• Extracted page text data:
————————

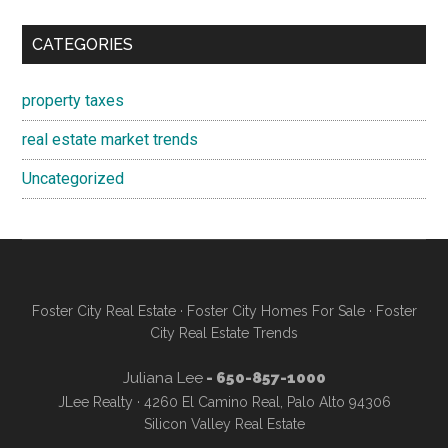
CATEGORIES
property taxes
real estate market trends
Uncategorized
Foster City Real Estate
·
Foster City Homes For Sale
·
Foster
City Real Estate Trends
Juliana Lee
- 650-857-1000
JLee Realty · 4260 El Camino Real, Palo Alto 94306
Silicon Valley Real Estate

————————

In the records above, how many lines include "City"? Reply only with the number.

• OUTPUT OF THE TASK:
3